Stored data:
◆ ◆ ◆ ◆

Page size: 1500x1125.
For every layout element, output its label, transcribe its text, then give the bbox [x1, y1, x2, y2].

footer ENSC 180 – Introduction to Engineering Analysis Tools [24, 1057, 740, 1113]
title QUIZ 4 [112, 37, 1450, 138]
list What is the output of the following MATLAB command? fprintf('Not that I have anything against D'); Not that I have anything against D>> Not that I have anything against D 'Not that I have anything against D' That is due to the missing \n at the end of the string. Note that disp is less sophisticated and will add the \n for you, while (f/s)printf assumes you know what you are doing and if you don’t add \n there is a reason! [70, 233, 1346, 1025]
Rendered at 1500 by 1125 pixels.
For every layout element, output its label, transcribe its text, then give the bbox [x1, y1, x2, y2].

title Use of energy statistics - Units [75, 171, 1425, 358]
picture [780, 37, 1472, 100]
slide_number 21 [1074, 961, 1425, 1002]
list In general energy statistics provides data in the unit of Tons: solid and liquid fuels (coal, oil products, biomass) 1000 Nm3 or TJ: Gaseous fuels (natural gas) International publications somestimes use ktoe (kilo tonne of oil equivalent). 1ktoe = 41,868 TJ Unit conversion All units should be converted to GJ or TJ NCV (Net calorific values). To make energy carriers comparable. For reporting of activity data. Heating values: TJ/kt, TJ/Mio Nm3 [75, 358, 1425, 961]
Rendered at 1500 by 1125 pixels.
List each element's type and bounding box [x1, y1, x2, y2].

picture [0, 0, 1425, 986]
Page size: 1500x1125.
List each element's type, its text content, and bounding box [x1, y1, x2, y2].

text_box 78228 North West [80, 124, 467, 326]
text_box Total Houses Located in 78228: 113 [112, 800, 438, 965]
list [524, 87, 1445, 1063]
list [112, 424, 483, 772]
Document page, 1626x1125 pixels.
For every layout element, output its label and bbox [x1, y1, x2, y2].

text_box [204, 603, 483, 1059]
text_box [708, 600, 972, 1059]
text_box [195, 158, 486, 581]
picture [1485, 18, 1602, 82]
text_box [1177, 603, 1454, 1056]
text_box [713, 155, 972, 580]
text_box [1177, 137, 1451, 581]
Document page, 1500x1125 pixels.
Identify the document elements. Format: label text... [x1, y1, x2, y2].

◆ ◆ ◆ ◆

__Problem requirements__:
Of the entries above, transcribe exactly those lines that fall between the line containing "List each element's type and" and the line containing "Document page, 1626x1125 pixels.", together with those two lines.

__Solution to the exercise__:
List each element's type and bounding box [x1, y1, x2, y2].

picture [0, 0, 1425, 986]
Page size: 1500x1125.
List each element's type, its text content, and bounding box [x1, y1, x2, y2].

text_box 78228 North West [80, 124, 467, 326]
text_box Total Houses Located in 78228: 113 [112, 800, 438, 965]
list [524, 87, 1445, 1063]
list [112, 424, 483, 772]
Document page, 1626x1125 pixels.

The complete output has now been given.